◆ Exercise brief
Show each line of the records that contains the word "calcular".

(Saved entries)
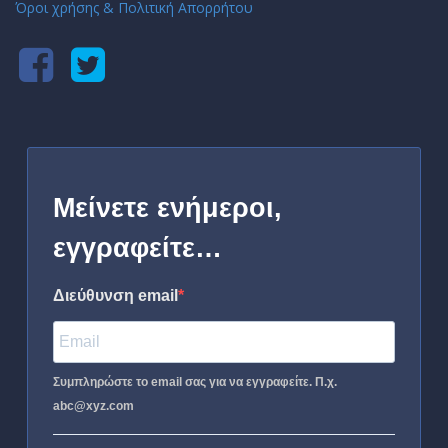
Όροι χρήσης & Πολιτική Απορρήτου
Μείνετε ενήμεροι,
εγγραφείτε…
Διεύθυνση email
Συμπληρώστε το email σας για να εγγραφείτε. Π.χ.
abc@xyz.com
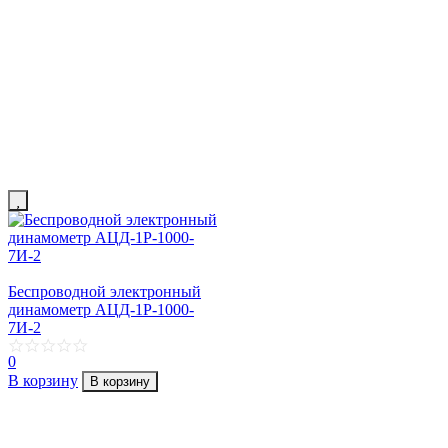
Беспроводной электронный
динамометр АЦД-1Р-1000-
7И-2
0
В корзину
В корзину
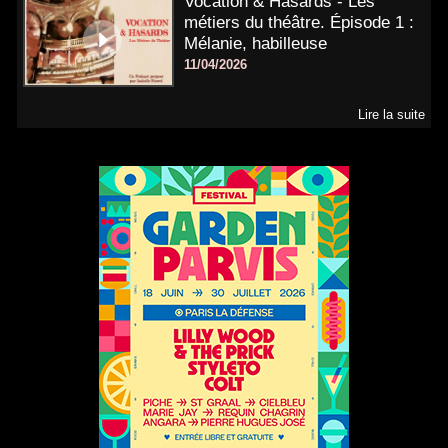
Vocation & Hasards - Les
métiers du théâtre. Épisode 1 :
Mélanie, habilleuse
11/04/2026
Lire la suite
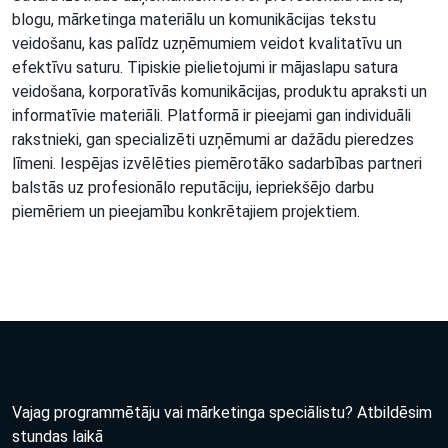
blogu, mārketinga materiālu un komunikācijas tekstu
veidošanu, kas palīdz uzņēmumiem veidot kvalitatīvu un
efektīvu saturu. Tipiskie pielietojumi ir mājaslapu satura
veidošana, korporatīvās komunikācijas, produktu apraksti un
informatīvie materiāli. Platformā ir pieejami gan individuāli
rakstnieki, gan specializēti uzņēmumi ar dažādu pieredzes
līmeni. Iespējas izvēlēties piemērotāko sadarbības partneri
balstās uz profesionālo reputāciju, iepriekšējo darbu
piemēriem un pieejamību konkrētajiem projektiem.
Vajag programmētāju vai mārketinga speciālistu? Atbildēsim
stundas laikā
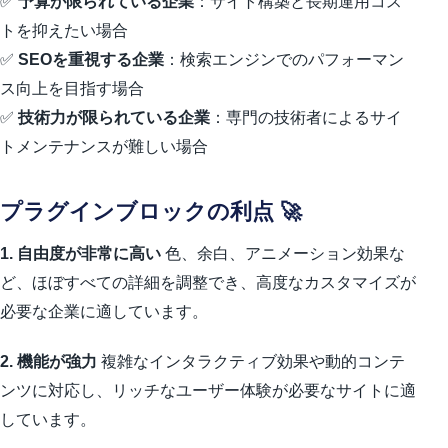
✅
予算が限られている企業
：サイト構築と長期運用コス
トを抑えたい場合
✅
SEOを重視する企業
：検索エンジンでのパフォーマン
ス向上を目指す場合
✅
技術力が限られている企業
：専門の技術者によるサイ
トメンテナンスが難しい場合
プラグインブロックの利点 🚀
1. 自由度が非常に高い
色、余白、アニメーション効果な
ど、ほぼすべての詳細を調整でき、高度なカスタマイズが
必要な企業に適しています。
2. 機能が強力
複雑なインタラクティブ効果や動的コンテ
ンツに対応し、リッチなユーザー体験が必要なサイトに適
しています。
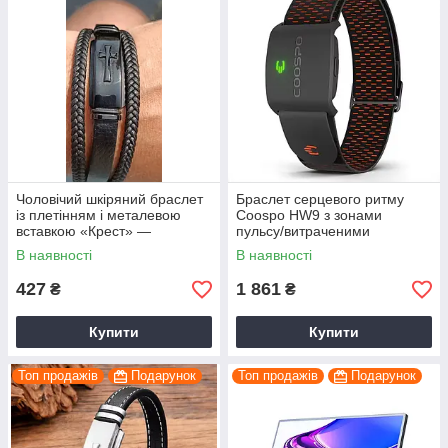
Чоловічий шкіряний браслет
Браслет серцевого ритму
із плетінням і металевою
Coospo HW9 з зонами
вставкою «Крест» —
пульсу/витраченими
стильний аксесуар у чорному
калоріями black
В наявності
В наявності
кольорі
427
1 861
₴
₴
Купити
Купити
Топ продажів
Подарунок
Топ продажів
Подарунок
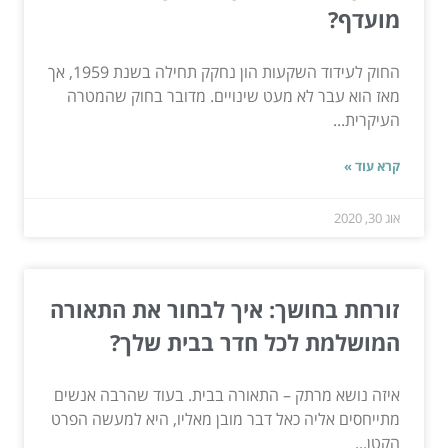
מועדף?
החוק לעידוד השקעות הון נחקק תחילה בשנת 1959, אך
מאז הוא עבר לא מעט שינויים. מדובר בחוק שהמטרה
העיקרית...
קרא עוד »
אוג 30, 2020
זורחת בחושך: איך לבחור את התאורה
המושלמת לכל חדר בבית שלך?
איזה נושא מרתק – התאורה בבית. בעוד שהרבה אנשים
מתייחסים אליה כאל דבר מובן מאליו, היא למעשה הפרט
הקטן...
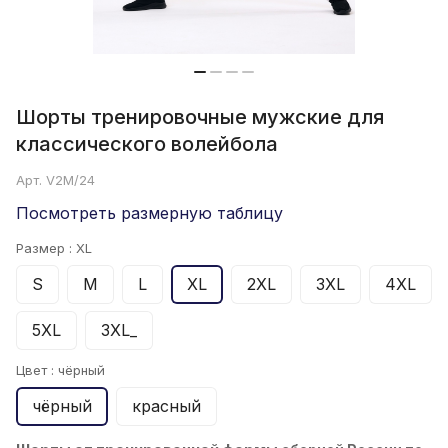
Шорты тренировочные мужские для
классического волейбола
Арт.
V2M/24
Посмотреть размерную таблицу
Размер :
XL
S
M
L
XL
2XL
3XL
4XL
5XL
3XL_
Цвет :
чёрный
чёрный
красный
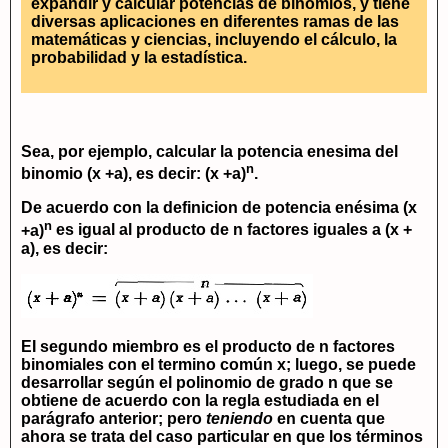
expandir y calcular potencias de binomios, y tiene
diversas aplicaciones en diferentes ramas de las
matemáticas y ciencias, incluyendo el cálculo, la
probabilidad y la estadística.
Sea, por ejemplo, calcular la potencia enesima del
n
binomio
(x +a)
, es decir:
(x +a)
.
De acuerdo con la definicion de potencia enésima
(x
n
+a)
es igual al producto de n factores iguales a
(x +
a)
, es decir:
EI segundo miembro es el producto de n factores
binomiales con el termino común x; luego, se puede
desarrollar según el polinomio de grado n que se
obtiene de acuerdo con la regla estudiada en el
parágrafo anterior; pero
teniendo
en cuenta que
ahora se trata del caso particular en que los términos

◆ Reply
expandir y calcular potencias de binomios, y tiene
Sea, por ejemplo, calcular la potencia enesima del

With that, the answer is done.